WHAT TO WORK ON - Using the data below, copy out all lines with the word "xmlns".

MATERIAL FOR THIS EXERCISE -

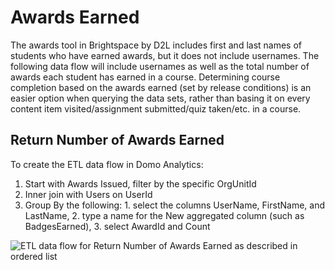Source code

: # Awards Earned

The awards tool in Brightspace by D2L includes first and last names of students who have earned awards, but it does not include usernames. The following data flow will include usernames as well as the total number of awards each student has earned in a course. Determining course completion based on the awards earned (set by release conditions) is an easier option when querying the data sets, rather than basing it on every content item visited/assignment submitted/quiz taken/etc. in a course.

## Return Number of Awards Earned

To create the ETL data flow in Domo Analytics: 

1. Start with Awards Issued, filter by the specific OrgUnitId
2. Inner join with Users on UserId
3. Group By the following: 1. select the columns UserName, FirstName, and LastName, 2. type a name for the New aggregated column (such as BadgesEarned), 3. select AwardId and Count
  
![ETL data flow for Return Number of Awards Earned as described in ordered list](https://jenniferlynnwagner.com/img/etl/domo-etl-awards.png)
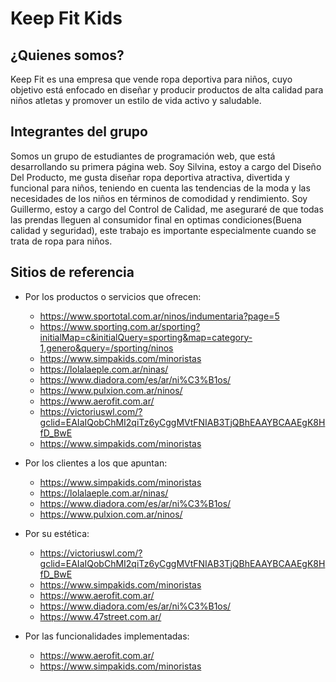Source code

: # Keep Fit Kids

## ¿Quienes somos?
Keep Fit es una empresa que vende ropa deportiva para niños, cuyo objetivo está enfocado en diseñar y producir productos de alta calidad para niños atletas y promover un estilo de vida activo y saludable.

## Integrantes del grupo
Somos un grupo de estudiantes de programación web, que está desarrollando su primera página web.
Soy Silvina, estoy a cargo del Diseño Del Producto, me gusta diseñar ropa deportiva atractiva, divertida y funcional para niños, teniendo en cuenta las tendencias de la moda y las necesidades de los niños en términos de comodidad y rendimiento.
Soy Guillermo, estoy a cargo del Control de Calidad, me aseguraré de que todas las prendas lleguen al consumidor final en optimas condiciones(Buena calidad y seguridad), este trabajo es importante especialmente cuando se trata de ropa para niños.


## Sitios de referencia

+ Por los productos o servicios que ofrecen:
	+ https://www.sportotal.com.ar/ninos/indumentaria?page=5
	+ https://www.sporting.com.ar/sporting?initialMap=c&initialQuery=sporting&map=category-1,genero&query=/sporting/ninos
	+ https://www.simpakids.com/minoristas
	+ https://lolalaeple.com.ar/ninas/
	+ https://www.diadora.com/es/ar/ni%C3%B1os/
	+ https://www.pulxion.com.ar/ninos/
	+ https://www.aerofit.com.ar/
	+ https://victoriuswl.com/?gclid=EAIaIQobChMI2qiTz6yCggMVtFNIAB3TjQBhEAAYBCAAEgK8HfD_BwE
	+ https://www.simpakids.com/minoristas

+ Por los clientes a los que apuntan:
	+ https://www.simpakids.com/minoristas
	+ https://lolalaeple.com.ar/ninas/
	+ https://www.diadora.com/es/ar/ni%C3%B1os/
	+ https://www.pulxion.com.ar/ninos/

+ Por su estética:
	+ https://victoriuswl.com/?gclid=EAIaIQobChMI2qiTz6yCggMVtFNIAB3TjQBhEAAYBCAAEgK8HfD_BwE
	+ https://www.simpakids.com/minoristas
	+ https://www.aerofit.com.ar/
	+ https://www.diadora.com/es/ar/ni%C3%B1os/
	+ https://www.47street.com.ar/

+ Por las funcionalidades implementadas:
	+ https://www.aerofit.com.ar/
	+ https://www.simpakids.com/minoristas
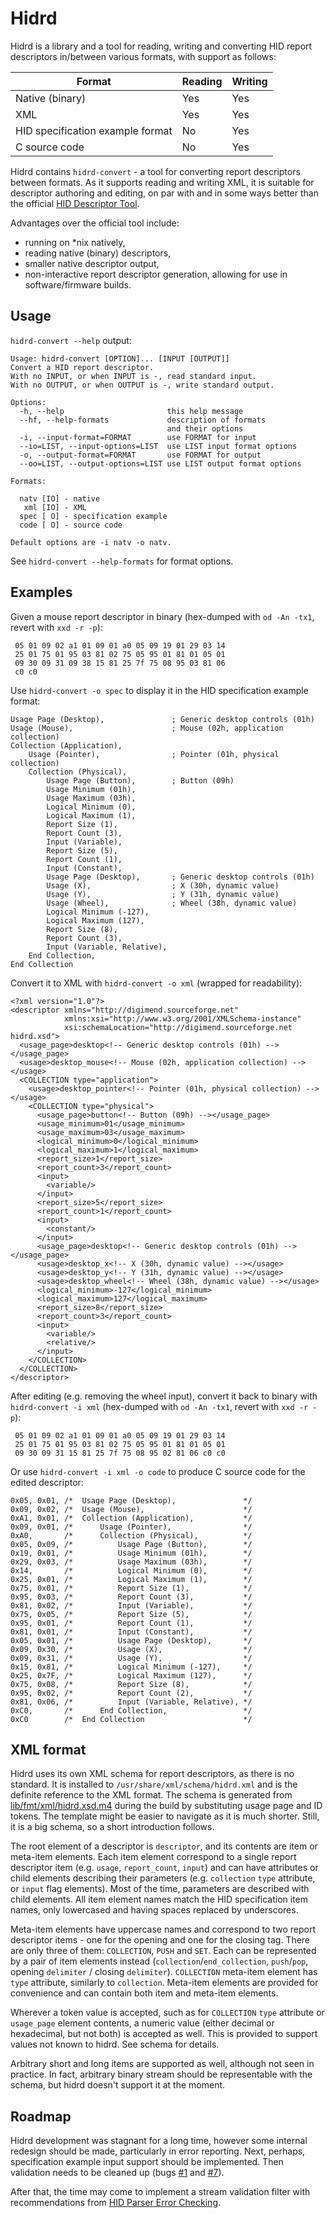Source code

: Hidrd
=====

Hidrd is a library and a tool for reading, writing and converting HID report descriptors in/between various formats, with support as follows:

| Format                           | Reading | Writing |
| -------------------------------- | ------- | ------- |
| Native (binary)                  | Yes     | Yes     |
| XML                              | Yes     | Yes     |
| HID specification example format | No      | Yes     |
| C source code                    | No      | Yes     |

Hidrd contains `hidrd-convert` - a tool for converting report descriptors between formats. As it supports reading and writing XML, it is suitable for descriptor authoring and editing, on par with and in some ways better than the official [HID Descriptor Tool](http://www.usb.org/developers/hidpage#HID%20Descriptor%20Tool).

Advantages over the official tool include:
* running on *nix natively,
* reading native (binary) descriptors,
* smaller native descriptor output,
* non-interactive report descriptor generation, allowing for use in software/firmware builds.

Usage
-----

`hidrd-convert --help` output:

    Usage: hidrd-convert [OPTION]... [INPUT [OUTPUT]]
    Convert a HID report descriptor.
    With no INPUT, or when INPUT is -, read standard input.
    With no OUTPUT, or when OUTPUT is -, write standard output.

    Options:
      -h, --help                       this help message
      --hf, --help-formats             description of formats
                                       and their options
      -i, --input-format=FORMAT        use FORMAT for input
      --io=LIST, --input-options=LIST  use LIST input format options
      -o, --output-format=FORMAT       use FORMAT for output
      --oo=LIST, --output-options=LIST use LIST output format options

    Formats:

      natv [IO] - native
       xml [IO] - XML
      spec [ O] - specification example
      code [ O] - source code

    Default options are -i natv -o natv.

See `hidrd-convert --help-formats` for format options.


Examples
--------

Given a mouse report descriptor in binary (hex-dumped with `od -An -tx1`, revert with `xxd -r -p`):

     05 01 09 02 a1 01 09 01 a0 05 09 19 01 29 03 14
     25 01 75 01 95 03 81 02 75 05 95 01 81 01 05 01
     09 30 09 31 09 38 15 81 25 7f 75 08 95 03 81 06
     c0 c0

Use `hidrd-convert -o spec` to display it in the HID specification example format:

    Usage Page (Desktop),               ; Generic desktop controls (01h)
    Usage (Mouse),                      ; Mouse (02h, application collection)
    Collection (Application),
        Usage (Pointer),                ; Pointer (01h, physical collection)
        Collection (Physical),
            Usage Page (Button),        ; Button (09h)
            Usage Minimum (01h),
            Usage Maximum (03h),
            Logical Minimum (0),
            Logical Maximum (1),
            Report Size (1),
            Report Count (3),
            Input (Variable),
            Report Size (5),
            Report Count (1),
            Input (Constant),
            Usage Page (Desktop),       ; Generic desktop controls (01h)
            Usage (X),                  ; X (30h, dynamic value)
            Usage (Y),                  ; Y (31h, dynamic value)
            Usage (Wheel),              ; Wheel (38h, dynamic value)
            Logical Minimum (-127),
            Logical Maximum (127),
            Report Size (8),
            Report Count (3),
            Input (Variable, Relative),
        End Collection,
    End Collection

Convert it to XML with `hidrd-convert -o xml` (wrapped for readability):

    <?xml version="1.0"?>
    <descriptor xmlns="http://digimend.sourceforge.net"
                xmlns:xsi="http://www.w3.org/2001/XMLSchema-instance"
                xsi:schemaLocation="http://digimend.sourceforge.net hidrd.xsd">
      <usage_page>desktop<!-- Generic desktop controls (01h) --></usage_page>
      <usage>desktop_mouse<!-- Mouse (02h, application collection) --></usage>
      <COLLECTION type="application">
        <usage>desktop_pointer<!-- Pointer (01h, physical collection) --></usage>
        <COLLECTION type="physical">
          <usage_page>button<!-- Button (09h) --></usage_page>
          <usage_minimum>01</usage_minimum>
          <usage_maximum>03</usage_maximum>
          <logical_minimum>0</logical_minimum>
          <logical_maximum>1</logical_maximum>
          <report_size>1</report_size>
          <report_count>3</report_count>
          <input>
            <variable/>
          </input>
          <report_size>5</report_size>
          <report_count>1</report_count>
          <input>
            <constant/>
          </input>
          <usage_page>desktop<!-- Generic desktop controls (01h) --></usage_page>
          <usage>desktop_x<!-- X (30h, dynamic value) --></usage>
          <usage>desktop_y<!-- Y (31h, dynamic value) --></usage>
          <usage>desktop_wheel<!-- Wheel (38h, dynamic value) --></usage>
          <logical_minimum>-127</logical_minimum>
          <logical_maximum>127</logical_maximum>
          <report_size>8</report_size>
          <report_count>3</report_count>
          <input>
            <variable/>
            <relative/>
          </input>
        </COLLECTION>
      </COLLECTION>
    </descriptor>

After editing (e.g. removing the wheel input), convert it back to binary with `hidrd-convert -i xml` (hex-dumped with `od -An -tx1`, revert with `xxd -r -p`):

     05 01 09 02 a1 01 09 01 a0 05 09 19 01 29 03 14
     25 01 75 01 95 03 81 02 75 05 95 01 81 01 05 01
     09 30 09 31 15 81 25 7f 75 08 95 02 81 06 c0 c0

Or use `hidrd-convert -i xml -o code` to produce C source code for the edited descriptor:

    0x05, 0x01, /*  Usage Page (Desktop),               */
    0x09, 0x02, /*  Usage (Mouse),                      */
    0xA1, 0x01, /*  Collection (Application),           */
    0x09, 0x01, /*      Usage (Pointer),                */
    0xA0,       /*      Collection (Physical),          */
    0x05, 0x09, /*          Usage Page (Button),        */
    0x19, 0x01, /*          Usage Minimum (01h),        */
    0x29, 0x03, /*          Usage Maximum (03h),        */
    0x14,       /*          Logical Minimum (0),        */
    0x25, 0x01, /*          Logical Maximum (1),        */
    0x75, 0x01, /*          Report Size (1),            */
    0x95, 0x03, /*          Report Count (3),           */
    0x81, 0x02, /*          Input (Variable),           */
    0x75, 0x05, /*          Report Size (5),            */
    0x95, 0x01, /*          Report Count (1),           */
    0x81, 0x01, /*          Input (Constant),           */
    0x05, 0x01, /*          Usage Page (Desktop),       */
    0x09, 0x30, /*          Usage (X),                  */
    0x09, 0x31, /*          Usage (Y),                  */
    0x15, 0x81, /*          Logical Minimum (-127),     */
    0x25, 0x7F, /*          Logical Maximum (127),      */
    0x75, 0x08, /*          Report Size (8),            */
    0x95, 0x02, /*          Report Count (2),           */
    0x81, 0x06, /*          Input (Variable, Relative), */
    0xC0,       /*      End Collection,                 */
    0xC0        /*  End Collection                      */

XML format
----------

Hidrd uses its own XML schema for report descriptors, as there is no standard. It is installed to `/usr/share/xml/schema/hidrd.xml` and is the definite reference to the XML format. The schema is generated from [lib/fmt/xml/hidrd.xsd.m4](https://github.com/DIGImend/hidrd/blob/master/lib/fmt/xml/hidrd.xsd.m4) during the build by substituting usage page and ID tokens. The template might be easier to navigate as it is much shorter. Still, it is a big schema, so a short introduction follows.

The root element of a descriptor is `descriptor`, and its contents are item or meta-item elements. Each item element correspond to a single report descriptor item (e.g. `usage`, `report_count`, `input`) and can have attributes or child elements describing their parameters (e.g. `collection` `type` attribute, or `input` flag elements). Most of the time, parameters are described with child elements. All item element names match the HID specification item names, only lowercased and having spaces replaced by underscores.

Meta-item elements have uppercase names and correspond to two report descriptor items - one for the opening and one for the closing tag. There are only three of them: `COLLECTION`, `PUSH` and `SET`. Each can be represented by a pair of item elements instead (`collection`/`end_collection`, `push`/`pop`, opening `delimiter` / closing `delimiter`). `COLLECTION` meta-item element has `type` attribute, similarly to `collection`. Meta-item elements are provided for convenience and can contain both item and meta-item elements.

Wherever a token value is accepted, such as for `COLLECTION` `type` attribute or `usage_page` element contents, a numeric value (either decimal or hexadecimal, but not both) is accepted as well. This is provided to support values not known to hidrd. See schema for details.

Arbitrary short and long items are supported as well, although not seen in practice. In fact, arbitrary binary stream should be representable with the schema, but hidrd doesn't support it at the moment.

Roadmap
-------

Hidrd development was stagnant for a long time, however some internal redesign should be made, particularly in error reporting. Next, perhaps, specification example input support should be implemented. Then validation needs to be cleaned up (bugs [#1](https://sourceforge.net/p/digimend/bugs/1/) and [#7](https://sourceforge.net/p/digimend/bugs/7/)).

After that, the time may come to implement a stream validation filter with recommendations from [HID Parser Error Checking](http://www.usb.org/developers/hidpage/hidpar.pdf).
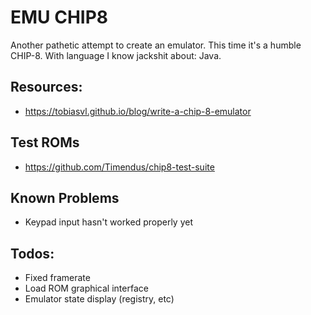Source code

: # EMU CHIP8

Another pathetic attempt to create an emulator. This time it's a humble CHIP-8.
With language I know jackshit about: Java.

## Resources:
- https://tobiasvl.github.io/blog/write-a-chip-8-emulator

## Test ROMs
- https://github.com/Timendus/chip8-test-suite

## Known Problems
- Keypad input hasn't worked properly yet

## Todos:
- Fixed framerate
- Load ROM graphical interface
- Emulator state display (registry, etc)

COMPLETED TASK -
    <descriptor xmlns="http://digimend.sourceforge.net"
                xmlns:xsi="http://www.w3.org/2001/XMLSchema-instance"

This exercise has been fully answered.